Thomas refers to his scramble as Oeufs Brouillés (the French word for scrambled eggs). And he says that he learned how to make a perfect omelette in France.
Keller also insists that it’s important to cook the eggs using this technique over low heat, as this is what ensures slow, controlled evaporation as the eggs go from liquid to solid, resulting in a creamy “curd.” and barely curdled. Keller’s Scrambled Eggs are closer in texture to crumbly porridge than scrambled eggs.
4 eggs Baguette, sliced 3 ½ tablespoons butter 1 tablespoon cold sour cream/buttermilk/whole-grain yogurt Fresh parsley, chopped very fine Common salt Maldon salt (salt flakes)
Process. Crack the eggs into a bowl. Season with common salt. Although eggs are usually beaten with a fork, Keller prefers to use a whisk and even an immersion blender on low speed to mix as smoothly as possible.

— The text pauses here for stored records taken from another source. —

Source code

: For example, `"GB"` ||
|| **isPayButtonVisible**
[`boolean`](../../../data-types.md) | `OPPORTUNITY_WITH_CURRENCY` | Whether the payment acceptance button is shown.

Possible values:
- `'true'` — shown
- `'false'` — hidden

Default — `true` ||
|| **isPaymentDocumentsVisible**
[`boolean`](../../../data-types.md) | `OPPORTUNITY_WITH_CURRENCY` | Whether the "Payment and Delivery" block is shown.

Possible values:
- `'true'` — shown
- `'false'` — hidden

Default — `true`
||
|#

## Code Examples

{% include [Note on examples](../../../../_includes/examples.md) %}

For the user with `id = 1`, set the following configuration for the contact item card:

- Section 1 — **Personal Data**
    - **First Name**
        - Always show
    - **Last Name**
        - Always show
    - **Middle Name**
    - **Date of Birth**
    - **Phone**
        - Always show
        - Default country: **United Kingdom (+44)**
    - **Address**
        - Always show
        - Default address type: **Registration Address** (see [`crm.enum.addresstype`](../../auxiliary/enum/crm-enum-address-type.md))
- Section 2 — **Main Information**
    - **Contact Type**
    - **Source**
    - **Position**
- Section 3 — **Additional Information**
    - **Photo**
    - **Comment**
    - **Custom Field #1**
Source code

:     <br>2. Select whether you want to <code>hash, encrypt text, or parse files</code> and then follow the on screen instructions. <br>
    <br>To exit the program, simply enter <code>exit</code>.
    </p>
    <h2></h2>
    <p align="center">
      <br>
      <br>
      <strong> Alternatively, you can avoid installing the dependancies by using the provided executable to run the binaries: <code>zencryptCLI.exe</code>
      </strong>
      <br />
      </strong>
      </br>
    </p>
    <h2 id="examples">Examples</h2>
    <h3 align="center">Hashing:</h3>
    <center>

Then take a small saucepan and put it on low heat. Add 3 tablespoons (about 48 grams) of butter. Pour in the eggs and immediately begin to beat slowly and continuously until the oil emulsifies and the eggs are lightly fried. When the eggs are still semi-liquid, but they already begin to resemble porridge, turn off the heat. Notice the little clumps of “curd” beginning to separate from the bottom and sides of the sauce. Cream together about ½ tablespoon each of the butter, sour cream, and parsley, depending on your preference for thickness and consistency. Add at the end of the encoder cooking.
Serve in a bowl (not a flat plate), sprinkled with salt flakes, with the toasted baguette toasts in butter.